Singapore saw a cumulative 14 per cent decline in GDP between pre-crisis levels in the fourth quarter of 2019 to the trough in the second quarter, more than double of the average contraction of 6.1 per cent across previous downturns.

The central bank also compared the characteristics of the COVID-19 crisis with past recessions across metrics such as production, expenditure and income.

It found that the COVID-19 shock had a greater impact on domestic-oriented industries whose close linkages to the rest of the economy amplified output losses.

MAS said the recovery profile in past recessions was “fairly symmetrical” to the decline, with the economy taking three quarters to return from the trough to pre-crisis levels.

But in the current cycle, the economy’s rebound in the third quarter after the trough largely reflected the phased reopening after the end of the circuit breaker. This momentum is “unlikely to be sustained in the subsequent quarters”, it noted.

“Without wide-scale implementation of vaccination programmes in Singapore and globally, the threat of repeated outbreaks will continue to generate economic uncertainty, hampering a more decisive recovery,” the central bank’s report said.

“Thus, the recovery will likely be more prolonged than in previous recessions.”

RESIDENT UNEMPLOYMENT TO STAY ELEVATED

In the labour market, the fall in employment observed during the first half of 2020 was more rapid than previous recessions. MAS noted that this reflected the near-cessation of activities in labour intensive sectors when the circuit breaker was in place.

The reopening of the domestic economy in the third quarter should see some underutilised labour capacity being absorbed but beyond the immediate rebound, recovery in the jobs market would be protracted, it said.

READ: Singapore’s overall unemployment rate in August climbs past global financial crisis’ high

“Prolonged weakness in the travel-related sector is expected to spill over to some of the adjacent industries, while the shift in consumption away from labour-intensive services could also keep overall labour demand muted,” said MAS.

An example of the latter would be how the growing prevalence of telecommuting could curb demand for domestic transportation services.

“Substantial uncertainty” in the macroeconomic outlook for 2021 will also mean weaker than expected activity in many sectors, which together with further balance sheet strains, may constrain labour demand.

Even better performing industries could see job growth ease, as firms may have brought forward hiring in the face of temporary incentives from the Government.
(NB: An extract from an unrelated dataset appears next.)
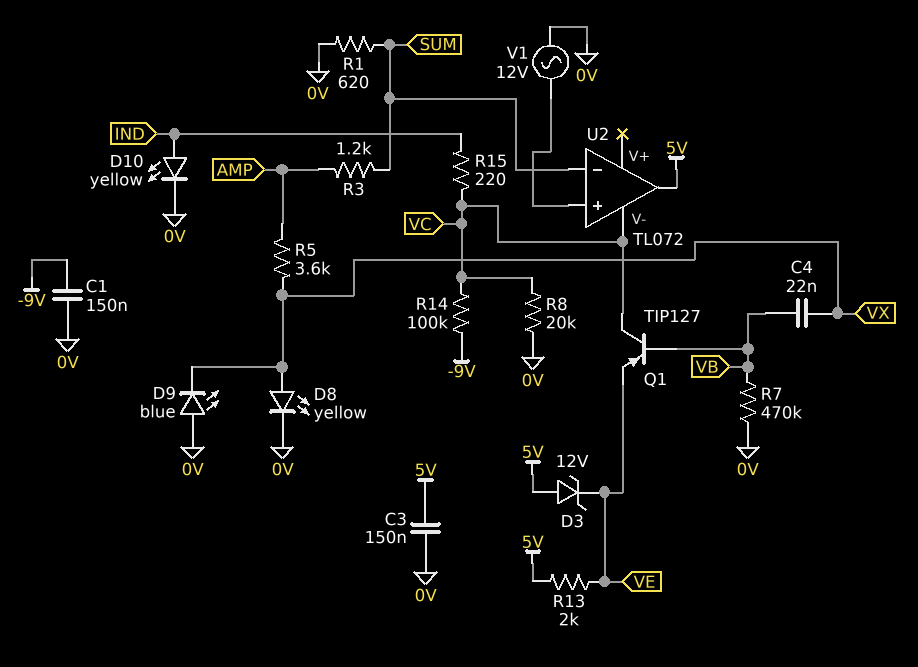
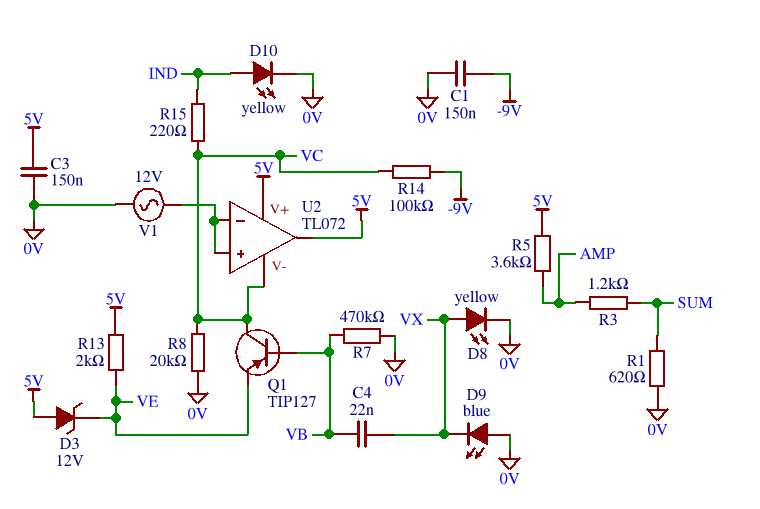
R5: 3.6k (AMP, VX) -> 3.6k (5V, AMP)
U2 pin V+: none -> 5V
U2 pin in-: SUM -> U2/in+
“In the absence of a smooth handover from public-supported to private sector-led employment, a strong labour market recovery is not assured at this juncture,” MAS said, adding that overall employment will “only expand modestly” next year.

The central bank also said it expects local employment “to rebound more strongly” than foreign employment, partly due to wage subsidies from the Government.

READ: IN FOCUS: Graduating into a COVID-19 jobs market - short-term challenges and longer-term issues?

But the rebound in resident employment in 2021 may not be strong enough to bring the economy rapidly back to full employment, it added.

Reasons include mismatches in the labour market, with COVID-19 accelerating structural declines in labour demand for low- and mid-skill services jobs due to the availability of new automated processes.

New labour demand could derive mainly from the modern services sector, where jobs may be more intensive in cognitive and information and communications technology skills.

“These emergent skills mismatches between excess labour supply and new labour demand may increase search frictions and impede labour market reallocation,” said the central bank.

Taken together, MAS said the resident unemployment rate “is forecast to only edge down gradually next year”. In turn, it is expected to weigh on wages for the rest of this year and possibly into 2021.